Though Mitchell's "mediating" Bhabha may seem, to judge from many of his dense and intensely theoretical works such as those excerpted here, to be a fantasy -- indeed, the form of Bhabha's writing, its accessibility (and even intelligibility), is a theme that arises in discussions of his work almost as often as does its substance -- and though Bhabha often does write in a way that places serious demands on his readers, still Bhabha's essays, especially in more recent, shorter works like his regular contributions to Artforum, are most often fresh, accessible and intelligently activist:
In matters of race and gender, it is now possible and necessary, as it seemed never to have been before, to speak about these matters without the barriers, the silences, the embarrassing gaps in discourse.

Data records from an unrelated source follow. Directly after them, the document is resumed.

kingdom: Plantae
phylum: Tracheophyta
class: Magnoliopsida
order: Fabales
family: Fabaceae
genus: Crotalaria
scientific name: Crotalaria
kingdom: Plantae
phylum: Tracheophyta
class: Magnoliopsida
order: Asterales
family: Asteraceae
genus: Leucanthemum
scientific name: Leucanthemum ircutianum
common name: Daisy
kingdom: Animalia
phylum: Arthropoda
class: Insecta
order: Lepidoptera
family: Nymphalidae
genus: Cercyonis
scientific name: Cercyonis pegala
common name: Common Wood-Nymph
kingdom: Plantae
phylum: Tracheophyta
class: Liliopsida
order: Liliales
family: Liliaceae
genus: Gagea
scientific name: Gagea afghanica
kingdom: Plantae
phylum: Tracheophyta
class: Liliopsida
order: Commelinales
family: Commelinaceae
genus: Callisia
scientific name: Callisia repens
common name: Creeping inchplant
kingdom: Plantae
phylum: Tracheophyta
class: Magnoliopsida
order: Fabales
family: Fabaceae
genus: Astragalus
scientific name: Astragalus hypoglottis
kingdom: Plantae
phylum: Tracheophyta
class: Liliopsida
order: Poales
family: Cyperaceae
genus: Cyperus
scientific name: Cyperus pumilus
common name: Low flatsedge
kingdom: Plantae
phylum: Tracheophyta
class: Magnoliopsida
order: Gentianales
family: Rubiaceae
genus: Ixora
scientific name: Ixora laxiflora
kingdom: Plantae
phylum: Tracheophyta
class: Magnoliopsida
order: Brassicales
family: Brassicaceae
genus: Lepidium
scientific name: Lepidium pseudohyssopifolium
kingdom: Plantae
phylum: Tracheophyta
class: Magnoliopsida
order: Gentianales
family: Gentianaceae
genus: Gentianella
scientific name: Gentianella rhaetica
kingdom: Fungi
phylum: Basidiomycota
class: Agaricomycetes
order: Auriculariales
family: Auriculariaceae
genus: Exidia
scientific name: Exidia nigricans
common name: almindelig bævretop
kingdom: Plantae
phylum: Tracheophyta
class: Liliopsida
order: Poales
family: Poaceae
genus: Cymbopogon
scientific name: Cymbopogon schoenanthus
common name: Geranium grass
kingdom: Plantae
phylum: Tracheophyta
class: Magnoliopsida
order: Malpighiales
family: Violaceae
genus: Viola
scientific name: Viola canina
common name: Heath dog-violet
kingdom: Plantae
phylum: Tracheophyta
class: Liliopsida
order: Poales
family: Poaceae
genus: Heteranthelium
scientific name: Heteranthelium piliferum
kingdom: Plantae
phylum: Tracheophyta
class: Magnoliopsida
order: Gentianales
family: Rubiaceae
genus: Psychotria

It is clear to the most reductionist intellect that black people think differently from one another; it is also clear that the time for undiscriminating racial unity has passed. A conversation, a serious exchange, between black men and women, has begun in a new arena and the contestants defy the mold. Nor is it as easy to be split along racial lines, as the alliances and coalitions between white and black women, and the conflicts among black women, and black men ... prove.
So Bhabha's writing, never simply academic and never singly theoretical, has restored a third (or even perhaps adds a fourth) dimension to critical discourse of the past ten years. And one would hope for many more years of fruitful observations, conversations, and challenges.